### Your goal
Output exactly the lines below, starting with the line that has "index mcp: (547, 475)" and going on through the line that has "pinky mcp: (776, 153)", both included, and no other lines.
───── Data supplied ─────
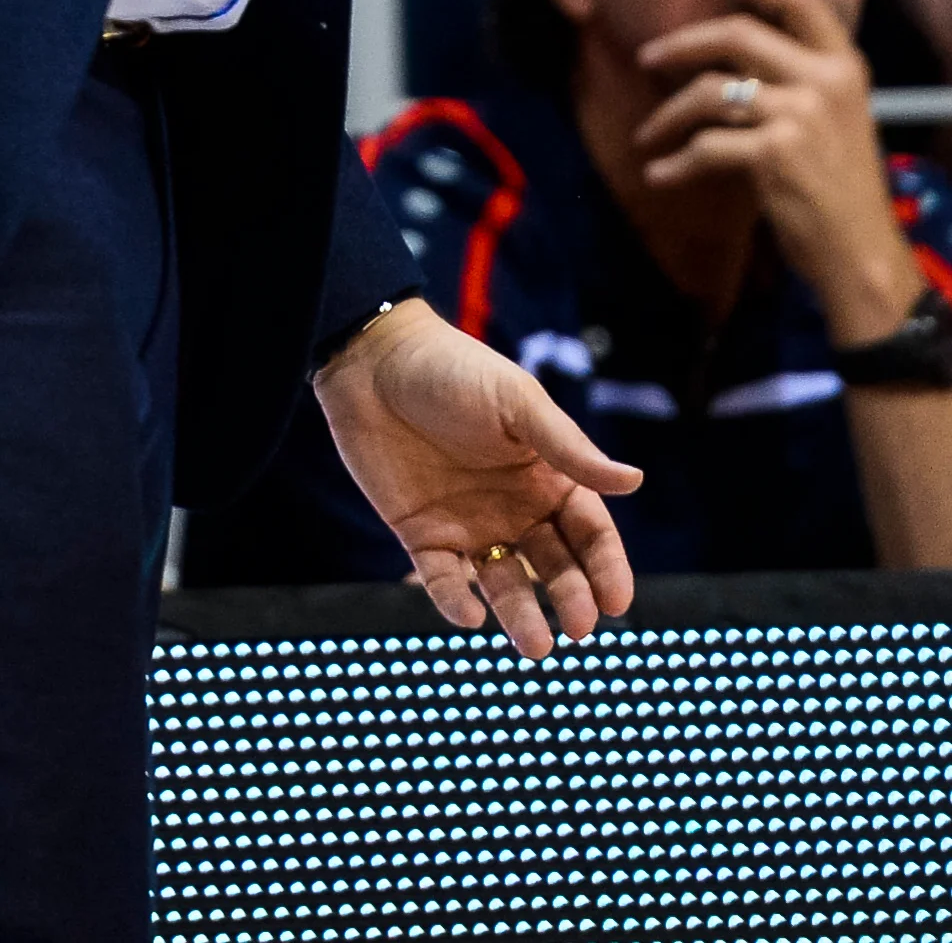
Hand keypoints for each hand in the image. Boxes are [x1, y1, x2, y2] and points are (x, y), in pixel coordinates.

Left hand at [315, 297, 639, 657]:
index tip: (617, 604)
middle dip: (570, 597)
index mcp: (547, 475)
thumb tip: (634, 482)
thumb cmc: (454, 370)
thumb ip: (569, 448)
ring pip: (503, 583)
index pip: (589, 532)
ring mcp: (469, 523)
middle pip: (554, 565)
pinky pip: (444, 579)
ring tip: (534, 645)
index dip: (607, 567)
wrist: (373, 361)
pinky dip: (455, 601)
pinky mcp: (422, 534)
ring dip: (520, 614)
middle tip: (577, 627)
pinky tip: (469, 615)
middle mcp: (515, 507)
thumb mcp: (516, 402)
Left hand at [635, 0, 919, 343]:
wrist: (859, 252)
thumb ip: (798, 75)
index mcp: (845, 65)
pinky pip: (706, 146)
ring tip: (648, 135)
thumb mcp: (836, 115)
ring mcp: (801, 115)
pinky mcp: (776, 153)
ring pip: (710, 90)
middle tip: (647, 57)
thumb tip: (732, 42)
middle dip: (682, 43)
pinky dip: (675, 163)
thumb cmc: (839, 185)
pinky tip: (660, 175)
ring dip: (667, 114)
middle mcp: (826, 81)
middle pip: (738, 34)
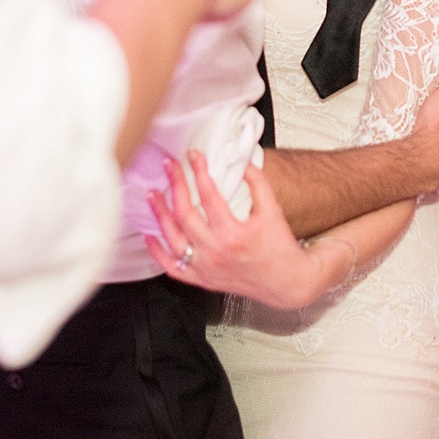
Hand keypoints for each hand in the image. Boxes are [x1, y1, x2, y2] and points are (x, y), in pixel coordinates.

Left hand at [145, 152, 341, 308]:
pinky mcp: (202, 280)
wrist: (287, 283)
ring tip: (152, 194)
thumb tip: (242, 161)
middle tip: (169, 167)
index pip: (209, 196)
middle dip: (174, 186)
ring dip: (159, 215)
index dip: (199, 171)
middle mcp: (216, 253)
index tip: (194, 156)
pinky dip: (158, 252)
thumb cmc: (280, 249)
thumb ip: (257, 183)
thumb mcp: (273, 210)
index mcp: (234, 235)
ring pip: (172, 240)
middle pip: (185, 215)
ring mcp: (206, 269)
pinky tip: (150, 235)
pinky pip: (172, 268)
─────
### Exercise response
index mcp: (547, 475)
thumb tip: (634, 482)
thumb cmc: (454, 370)
thumb ip: (569, 448)
ring pip: (503, 583)
index pip: (589, 532)
ring mcp: (469, 523)
middle pip: (554, 565)
pinky pip: (444, 579)
ring tip: (534, 645)
index dip: (607, 567)
wrist: (373, 361)
pinky dip: (455, 601)
pinky mcp: (422, 534)
ring dip: (520, 614)
middle tip: (577, 627)
pinky tip: (469, 615)
middle mcp: (515, 507)
thumb mcp: (516, 402)
Left hand at [635, 0, 919, 343]:
wrist: (859, 252)
thumb ip: (798, 75)
index mcp: (845, 65)
pinky pip: (706, 146)
ring tip: (648, 135)
thumb mcp: (836, 115)
ring mcp: (801, 115)
pinky mcp: (776, 153)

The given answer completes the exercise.